February 18, 2007
Today I started out to get the h-stab frame final riveted.
Digging through the junk box I came up with a triangle shaped
bracket with a hole in it. So I bent it over and drilled a
hole for the rivet stem. It was pie wedge shaped - the
"crust" side is on top.
The bigger hole in the top is so the rivet puller head can match the
angle of the rivet stem.
As soon as I started to pull the rivet it became evident that the metal
wasn't strong enough unless it was touching. So I squeezed it
all the way flat.
A the view from the bottom. This is the side of the widget
that goes on the rivet head.
A perfectly pulled rivet. The widget works perfectly - I
would like to make a true wedge though.
How the wedge fits in between the rivet and the puller.
The top side of the skins before drilling all of the matched holes to
#40.
And all the open holes drilled to #40.
And the open holes on the LH side drilled to #30.
Now all the open holes on the RH side.
All of the #40 clecos removed to drill the remaining holes to #30.
All the holes lined up on the centerlines of the ribs. My
initial consern about edge distance turned out to be nothing - the skin
wasn't perfectly aligned on the surface when I looked at the hole
alignment the first time.
The other side - neat lines of holes. Though kinda hard to
see in this photo.
The frame ready for deburring.

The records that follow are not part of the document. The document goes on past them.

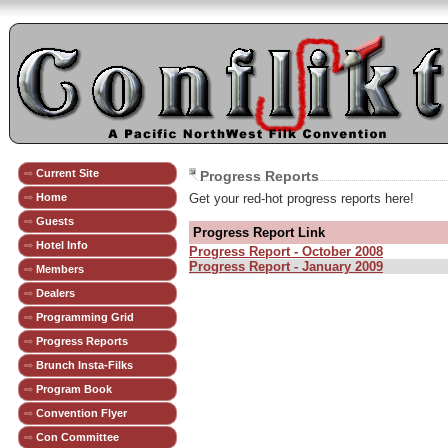
Current Site
Progress Reports
Home
Get your red-hot progress reports here!
Guests
Progress Report Link
Hotel Info
Progress Report - October 2008
Progress Report - January 2009
Members
Dealers
Programming Grid
Progress Reports
Brunch Insta-Filks
Program Book
Convention Flyer
Con Committee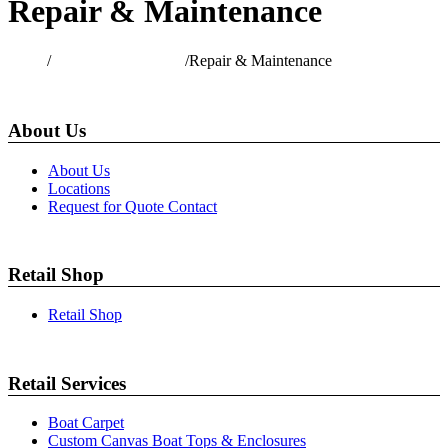
Repair & Maintenance
Home
/
Commercial Services
/
Repair & Maintenance
About Us
About Us
Locations
Request for Quote Contact
Retail Shop
Retail Shop
Retail Services
Boat Carpet
Custom Canvas Boat Tops & Enclosures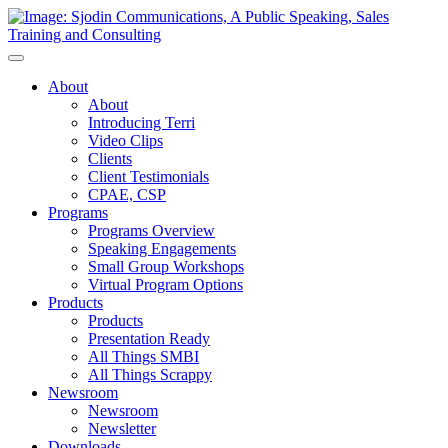
Toggle
Navigation
About
About
Introducing Terri
Video Clips
Clients
Client Testimonials
CPAE, CSP
Programs
Programs Overview
Speaking Engagements
Small Group Workshops
Virtual Program Options
Products
Products
Presentation Ready
All Things SMBI
All Things Scrappy
Newsroom
Newsroom
Newsletter
Downloads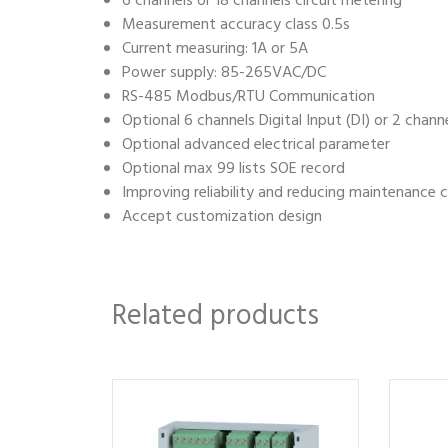
6 channels or 18 channels circuit metering
Measurement accuracy class 0.5s
Current measuring: 1A or 5A
Power supply: 85-265VAC/DC
RS-485 Modbus/RTU Communication
Optional 6 channels Digital Input (DI) or 2 chann
Optional advanced electrical parameter
Optional max 99 lists SOE record
Improving reliability and reducing maintenance 
Accept customization design
Related products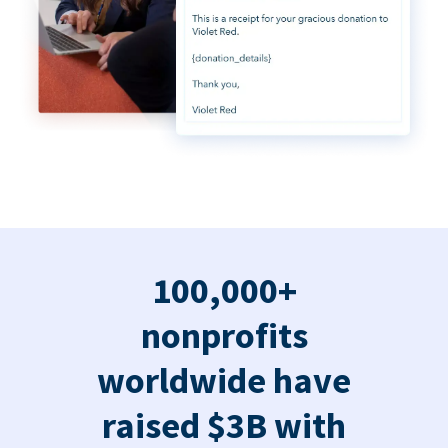
100,000+
nonprofits
worldwide have
raised $3B with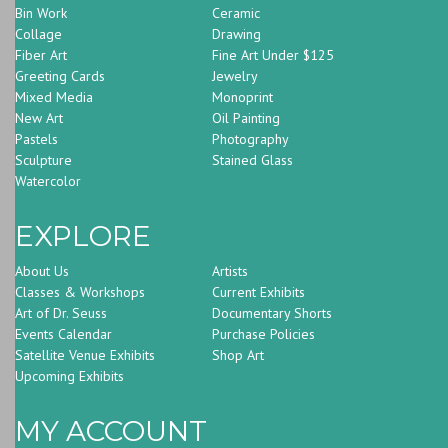
Bin Work
Ceramic
Collage
Drawing
Fiber Art
Fine Art Under $125
Greeting Cards
Jewelry
Mixed Media
Monoprint
New Art
Oil Painting
Pastels
Photography
Sculpture
Stained Glass
Watercolor
EXPLORE
About Us
Artists
Classes & Workshops
Current Exhibits
Art of Dr. Seuss
Documentary Shorts
Events Calendar
Purchase Policies
Satellite Venue Exhibits
Shop Art
Upcoming Exhibits
MY ACCOUNT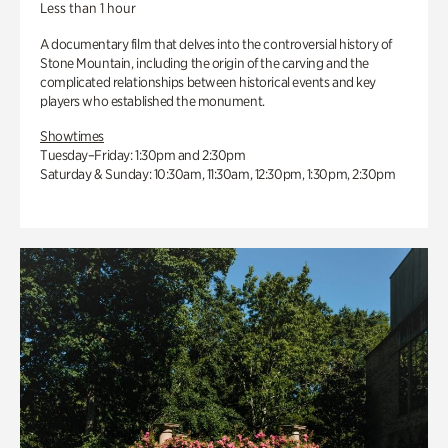
Less than 1 hour
A documentary film that delves into the controversial history of
Stone Mountain, including the origin of the carving and the
complicated relationships between historical events and key
players who established the monument.
Showtimes
Tuesday–Friday: 1:30pm and 2:30pm
Saturday & Sunday: 10:30am, 11:30am, 12:30pm, 1:30pm, 2:30pm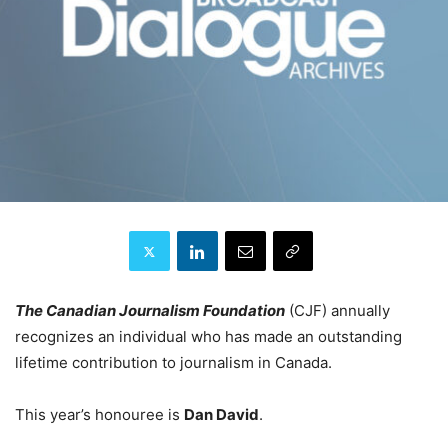
The Canadian Journalism Foundation
(CJF) annually
recognizes an individual who has made an outstanding
lifetime contribution to journalism in Canada.
This year’s honouree is
Dan David
.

Lots of holes to remove chips
from - Using 120grit followed by 320 is a quick way to knock them all
down.
All the holes neatly deburred and ready for riveting.
Placing the skins back on the frame for riveting.
Both skins in place and ready for riveting. The blue painters
tape is to keep me from riveting to close to the trailing edge where
the elevator hinge rivets. This will allow me to match drill
the hinge to the skin and lift it up for deburring.
I started on the LH edge.
The first few rivets pulled. The air riveter really makes
this easy. I haven't 100% decided on how I'm going to attach
the tail tips - a strip of AL or angle riveted to the ends.
Either way the tips are going to be attached with screws -
I'm not sure why I don't like the idea of slipping the tips under the
skin, but I just don't.
Um, here's a closer shot of the end of the h-stab. Not sure
why I took this one.
LH side of the stabilizer riveted (as much as it can be without hinges
or tips)
And the RH side riveted.
I'm using the Sonex method of putting the skins on the h-stab.
I've rived the top skins and put something heavy on the top
to hold the skin down. Its always handy to have a bunch of
SLA batteries on hand.
I got the skin aligned and put a cleco in the corner to give me a
reference point. Twisting the tail frame up by the end of the
tip rib brings the skin into alignment.
I marked the rivet center lines on the ribs to ensure the skin goes on
the frame square. With perfect skins the tail should be
correct when the center lines are in the appropriate places (per
measurements on the drawings).
Slowly working my way across the skin to ensure it goes on the frame
flat and true.
Here I've pulled down the LH skin to the frame and weighted it down.
And thats where I've left it for the night. I figure the next
work session I'll have the skins fully riveted.